# Can we have some help with Mid /North Wales campsites please



## tony50 (Oct 16, 2007)

We heading to the Show at Chester , before that we would like to stay in Mid and North Wales,and wonder if members could recommend sites ,plus any that have cycle paths where we don't have to use roads , 

Thanks
Tony A


----------



## Rapide561 (Oct 1, 2005)

*Site*

Next week, we are staying at Bron Y Wendon on the coast, near Conwy. Never been before, so will let you know!

Russell


----------



## steco1958 (Mar 5, 2009)

Are you self sufficient??

if so there is a lovely site at the "Red Kite" centre, Gigrin Farm.

http://www.gigrin.co.uk/

Lots of great walks and cycling arournd the Elan Valley.

Steve


----------



## pippin (Nov 15, 2007)

There is a cracking little site in Caernarfon with easy access to the town centre and cycle paths.

Can't remember the name but it is near the fire station and right opposite the court house.

Ah, this is the one:

http://www.cwmcadnantvalley.co.uk/

Terraced pitches on a steep-ish drop to a lovely river. Shady trees.


----------



## Tintent115 (Dec 20, 2012)

The Lady Margarets CC site at Chirk is up to their usual standard and you can cycle all the way along the towpath to Llangollen from the site. There are two famous aqueducts, one in either direction! The route to Llan is a Unesco World Heritage site if I remember correctly. There is a supermarket in Chirk you can walk or cycle to, and Chirk Castle is open I think. I can recommend the site & area.....!!

You are then only about a 25 minute run along the A483 dual carriageway into Chester.......


----------



## Glandwr (Jun 12, 2006)

Tintent115 said:


> The Lady Margarets CC site at Chirk is up to their usual standard and you can cycle all the way along the towpath to Llangollen from the site. There are two famous aqueducts, one in either direction! The route to Llan is a Unesco World Heritage site if I remember correctly. There is a supermarket in Chirk you can walk or cycle to, and Chirk Castle is open I think. I can recommend the site & area.....!!
> 
> You are then only about a 25 minute run along the A483 dual carriageway into Chester.......


Second that and it's only a very short cycle to Chirk Castle (NT) as well

Dick


----------



## tony50 (Oct 16, 2007)

*Re: Site*



Rapide561 said:


> Next week, we are staying at Bron Y Wendon on the coast, near Conwy. Never been before, so will let you know!
> 
> Russell


Thanks for info this is one site we have been too , it's lovely , but would advise you park well away from main road as is noisy 
Thanks again

Tony A


----------



## Kaytutt (Feb 5, 2013)

Last weekend we spent one night at Fforest Fields just outside Builth Wells, it's a beautiful site and I'll definitely be visiting again.

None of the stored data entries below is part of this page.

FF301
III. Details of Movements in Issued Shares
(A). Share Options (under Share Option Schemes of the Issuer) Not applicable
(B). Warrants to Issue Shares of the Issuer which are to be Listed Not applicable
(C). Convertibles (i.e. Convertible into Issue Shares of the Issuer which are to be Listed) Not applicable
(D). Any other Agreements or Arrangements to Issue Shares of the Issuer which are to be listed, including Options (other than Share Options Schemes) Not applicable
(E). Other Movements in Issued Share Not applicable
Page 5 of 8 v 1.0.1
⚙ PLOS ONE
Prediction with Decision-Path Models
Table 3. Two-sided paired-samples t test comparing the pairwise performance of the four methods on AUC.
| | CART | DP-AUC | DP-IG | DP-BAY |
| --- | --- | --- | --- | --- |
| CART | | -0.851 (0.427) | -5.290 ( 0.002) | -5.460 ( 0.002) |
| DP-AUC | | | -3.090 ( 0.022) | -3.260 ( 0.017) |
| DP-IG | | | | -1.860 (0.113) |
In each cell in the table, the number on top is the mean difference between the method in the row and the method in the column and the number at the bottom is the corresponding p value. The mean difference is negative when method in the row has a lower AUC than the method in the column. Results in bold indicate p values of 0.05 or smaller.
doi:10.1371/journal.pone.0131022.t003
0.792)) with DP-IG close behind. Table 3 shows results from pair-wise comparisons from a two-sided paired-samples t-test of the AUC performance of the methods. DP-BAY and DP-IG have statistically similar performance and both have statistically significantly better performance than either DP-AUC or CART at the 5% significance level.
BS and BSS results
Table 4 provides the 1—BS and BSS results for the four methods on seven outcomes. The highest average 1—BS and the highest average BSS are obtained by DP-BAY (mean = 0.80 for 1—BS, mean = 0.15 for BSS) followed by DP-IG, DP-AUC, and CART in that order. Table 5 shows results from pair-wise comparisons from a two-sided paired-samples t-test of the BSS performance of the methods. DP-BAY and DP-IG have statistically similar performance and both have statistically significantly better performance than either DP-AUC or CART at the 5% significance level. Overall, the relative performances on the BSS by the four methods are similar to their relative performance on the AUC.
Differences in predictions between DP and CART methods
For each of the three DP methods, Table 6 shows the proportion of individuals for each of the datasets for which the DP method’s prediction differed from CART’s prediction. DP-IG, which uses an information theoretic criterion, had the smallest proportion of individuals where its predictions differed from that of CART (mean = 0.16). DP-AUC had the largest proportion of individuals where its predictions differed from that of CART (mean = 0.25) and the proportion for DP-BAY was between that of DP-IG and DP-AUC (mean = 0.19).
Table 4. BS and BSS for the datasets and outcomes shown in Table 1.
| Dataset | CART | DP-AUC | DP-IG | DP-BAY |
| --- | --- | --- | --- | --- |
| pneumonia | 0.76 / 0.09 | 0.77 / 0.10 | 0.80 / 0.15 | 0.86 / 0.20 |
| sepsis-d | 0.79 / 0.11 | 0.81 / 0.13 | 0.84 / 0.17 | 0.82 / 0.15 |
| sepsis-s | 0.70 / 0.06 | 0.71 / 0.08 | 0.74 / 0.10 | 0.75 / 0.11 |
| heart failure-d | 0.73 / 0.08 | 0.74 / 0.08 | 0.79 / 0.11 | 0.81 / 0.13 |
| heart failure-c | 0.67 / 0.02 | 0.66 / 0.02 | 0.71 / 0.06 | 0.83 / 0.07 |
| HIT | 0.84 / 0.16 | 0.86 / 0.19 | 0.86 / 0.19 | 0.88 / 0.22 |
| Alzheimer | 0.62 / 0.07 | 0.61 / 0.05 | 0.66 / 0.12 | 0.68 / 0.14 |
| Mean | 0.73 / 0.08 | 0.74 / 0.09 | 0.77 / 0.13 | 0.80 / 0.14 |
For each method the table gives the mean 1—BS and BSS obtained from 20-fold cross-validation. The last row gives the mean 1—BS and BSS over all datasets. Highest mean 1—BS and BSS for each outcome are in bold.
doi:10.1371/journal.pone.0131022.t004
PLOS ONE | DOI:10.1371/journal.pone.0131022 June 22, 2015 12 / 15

If you like quiet then you'd love this site, they have a website.

We aren't cyclists so can't respond about cycle paths but there are lovely woodland and forestry walks


----------



## kalamitty (Dec 28, 2006)

try manorfan farm abergele, just a short walk into town and theres shops and near the cycle path, plus you can get the bus to llanddudno fom the gate.


----------



## Evs54 (Mar 11, 2013)

*Re: Can we have some help with Mid /North Wales campsites pl*



tony50 said:


> We heading to the Show at Chester , before that we would like to stay in Mid and North Wales,and wonder if members could recommend sites ,plus any that have cycle paths where we don't have to use roads ,
> 
> Thanks
> Tony A


Aberaeron has two campsites next to each other with access to coastal path http://www.aeroncoast.co.uk/AeronPrices.html and http://www.campingonthefarm.co.uk/ different prices but depends what you are looking for easy ride on your bikes to a lovely old fishing village with shops etc .


----------



## tony50 (Oct 16, 2007)

*Re: Site*



tony50 said:


> Rapide561 said:
> 
> 
> > Next week, we are staying at Bron Y Wendon on the coast, near Conwy. Never been before, so will let you know!
> ...


For our sins we went back to Bron -Y - Wendon Llandulus North Wales , what a mistake , although site is superbly laid out and excellent facilities , as we booked late we had to take what was available , fully serviced pitch £182 for 7 nights but that was up to us , the pitch they gave us was about 3 metres / 10 foot from double sets of railway lines , that was noisy and on the other side of the site was the A55 trunk road , the noise was bad , and to top That , the standard hose supplied with our caravan would not reach tap , when I pointed out to the campsite owner that as far as I know water connections on UK stuff are on the o/s
his reply was they have never had a complaint ( these pitches are approx. . 12 months old and I was not the only one having trouble,
apparently he is a person so the static caravan owners say he is never wrong. I went out and bought a long extension hose and connections as he would not admit he put the taps in the wrong place.
Tony A.


----------